Note to self: I need to catch up with this thread!

@Elliot I almost entirely agree with your description of the free torsor, but I would make one small change to step 3. You write "Construct the free torsor on two elements A and B by taking all elements X of the free group of the form X=YZ^{-1}W" but I don't think Y,Z, and W can be arbitrary elements of the free group. I think they have to be only those elements you get by starting with A and B and applying that operation repeatedly to get larger and larger subsets of the free group. Explicitly, let S be a subgroup of the free group on {A,B} and let H(S)={YZ^{-1}W | Y,Z,W \in S}. I'm thinking "H" for "Heap operation". Let T_0={A,B} and define T_n inductively by T_n = T_{n-1} U H(T_{n-1}). Then the free torsor on {A,B} is the union of all the T_n for n=0,1,2, etc. (I think this accurately describes the idea from the last paragraph, but the idea is the more important thing at any rate.) So for example, T_0 = {A,B} so these are both elements of the free torsor.
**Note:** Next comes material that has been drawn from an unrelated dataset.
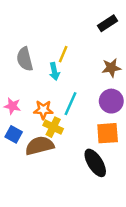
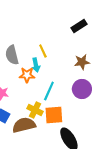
yellow line: (63, 54) -> (43, 51), turned -48
orange star: (43, 110) -> (27, 75), moved
orange square: (108, 133) -> (54, 115), moved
Then we find T_1 = {A,B} U { YZ^{-1}W | Y,Z,W are in {A,B} }. The second set in this union equals {A,B, AB^{-1}A, BA^{-1}B}. Thus T_1={A,B,AB^{-1}A, BA^{-1}B} so each of these are elements of the free torsor. You can keep on doing this but I don't think you are ever able to construct A^{-1} from this procedure. Consequently the free torsor is a strict subset of the free group. What does it look like then? I'll quote from a previous post In general, for the free torsor on X "I expect both the structure group and the torsor itself embed in the free group on X, with the structure group being the subgroup of the free group generated by all elements xy^{-1} with x and y in X, and the torsor itself consisting of all products tx with t in the structure group and x in X. And (A->B)C is represented as AB^{-1}C." Thus a typical element of the free torsor looks like (ab^{-1})(cd^{-1})...(xy^{-1})z with each of the elements a...z belonging to X. In terms of how this is justified the very rough idea is that you can quantify how many heap operations it takes to produce a particular element starting with (the set the torsor is free on, namely) X. Then you can do induction on how many heap operations it takes to form each element in a particular expression.

Thank you for fixing my construction! I see how you have to iteratively construct each "layer" of the torsor; very roughly: you start by writing down the differences, then the differences of differences, then differences of differences of differences and so on forever. Then you can refer to any element of the torsor in a finite sequence of steps by saying what "layer" it is in.

@Elliot Yes, I'm going about it very algebraically. I have all sorts of images in my head of what different things mean, but I can't hold it all in my head at once. I hope once I have the math worked out I can translate it back into pictures 🙂.